Banana Yoshimoto is in some ways the literary equivalent of the Japanese female pop-singers who are currently so fashionable with the young in Taiwan. One of the key figures in modern Japanese culture is the bishonen, an androgynous but actually male teenager, with large eyes beneath long eyelashes, and the teenage male fans of these singers, imitation bishonen every one, can currently be seen, with their emaciated bodies, pale faces and dyed hair, in abundance on any Taipei street.
There is a strong sense in the books of a Japanese urban world in which men go off to work and the women settle down to chat together over coffee in cozy, well-heated rooms. But stranger things are in store -- sudden deaths (which her characters take in their stride after just a few tears), conversations with ghosts, and people who have changed sex, or speculate on the possible implications of doing so.
Her stories appear whimsical, but achieve their effects by including bizarre events as if they were everyday occurrences. Her forte is the novella. ASLEEP consists of three such tales, with the title story coming last.
Yoshihiro in the first story in this new book, Night and Night's Travelers, is one of these bishonen, and doomed to die young. He is the narrator's brother. The plot features a triangle between him and two girls, one Japanese and one American. Before his death he goes to live with the American girl in the USA. Later she comes back to Japan, in the company of her American husband and her half-Japanese son. It's a variation on Puccini's Madame Butterfly, with the sexes reversed.

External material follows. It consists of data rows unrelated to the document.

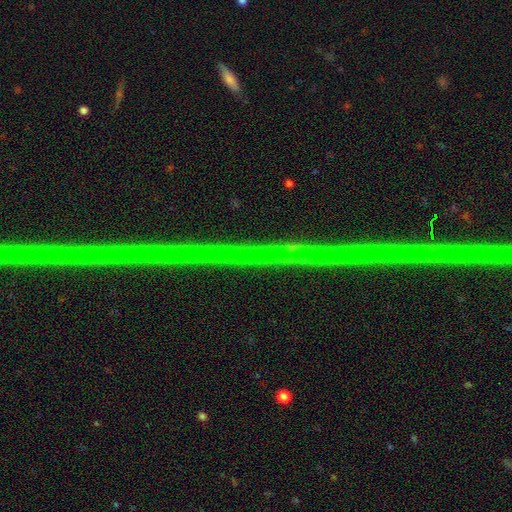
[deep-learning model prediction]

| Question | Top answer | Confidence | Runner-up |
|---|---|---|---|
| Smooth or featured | star or artifact | 69% | featured or disk (23%) |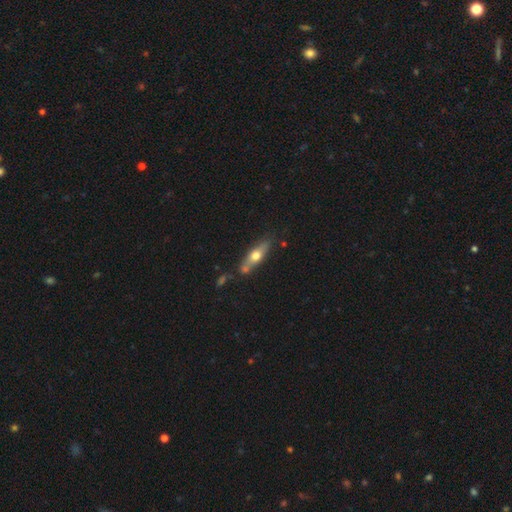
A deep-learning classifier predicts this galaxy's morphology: Smooth or featured? smooth (47%, tied with featured or disk)
Merging? none (66%)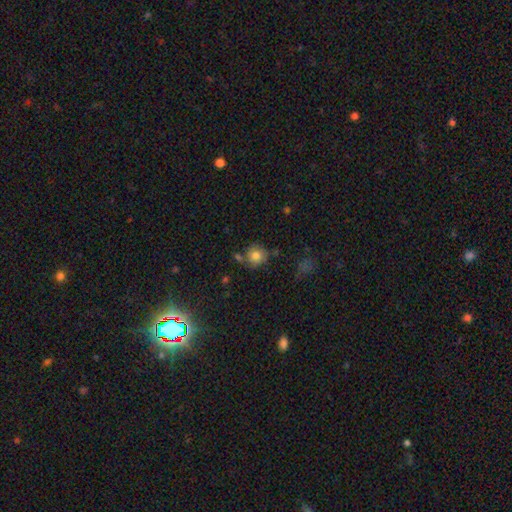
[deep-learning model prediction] smooth 80%, star or artifact 11%, featured or disk 10%. Down the decision tree: how rounded — round (90%); merging — none (74%).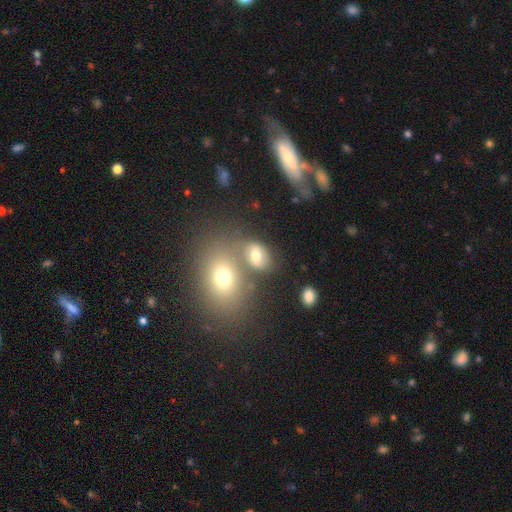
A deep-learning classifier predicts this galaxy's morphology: smooth-or-featured: smooth: 65% | featured or disk: 21% | star or artifact: 14%
  how-rounded: in between: 69% | round: 30% | cigar-shaped: 1%
  merging: none: 47% | merger: 30% | minor disturbance: 14% | major disturbance: 9%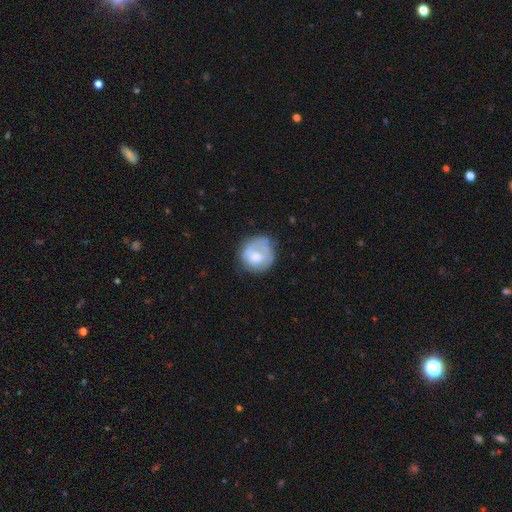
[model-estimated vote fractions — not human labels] Morphology: type=smooth (58%); roundness=round (84%); merging=none (56%).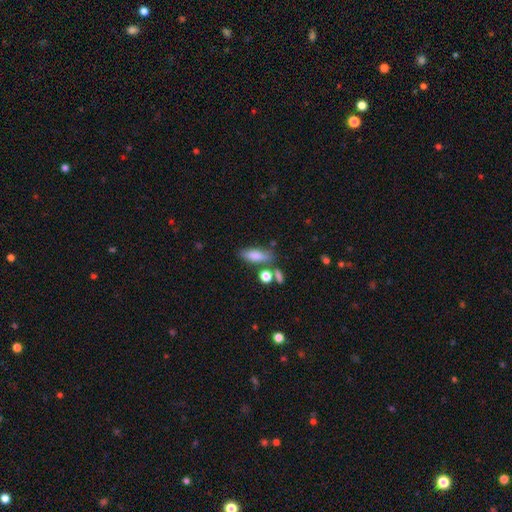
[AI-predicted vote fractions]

The middle story, Love Songs, tells of a similar triangle. This time it is the narrator who has been the rival of another woman, Haru, for the love of a man. Eventually they decided to share him. Haru has since died, but the narrator's current boyfriend takes her to a medium, and she has an encounter with Haru's spirit during a seance.
Ghosts of the dead young are as common as snowy nights in Banana Yoshimoto's work. But they don't arouse fear. They are as benign, and also as drifting, as they were in their earthly lives.
What makes Love Songs unusual is not so much the spiritualism as the linking in the everyday world of lesbian stirrings with chronic alcoholism.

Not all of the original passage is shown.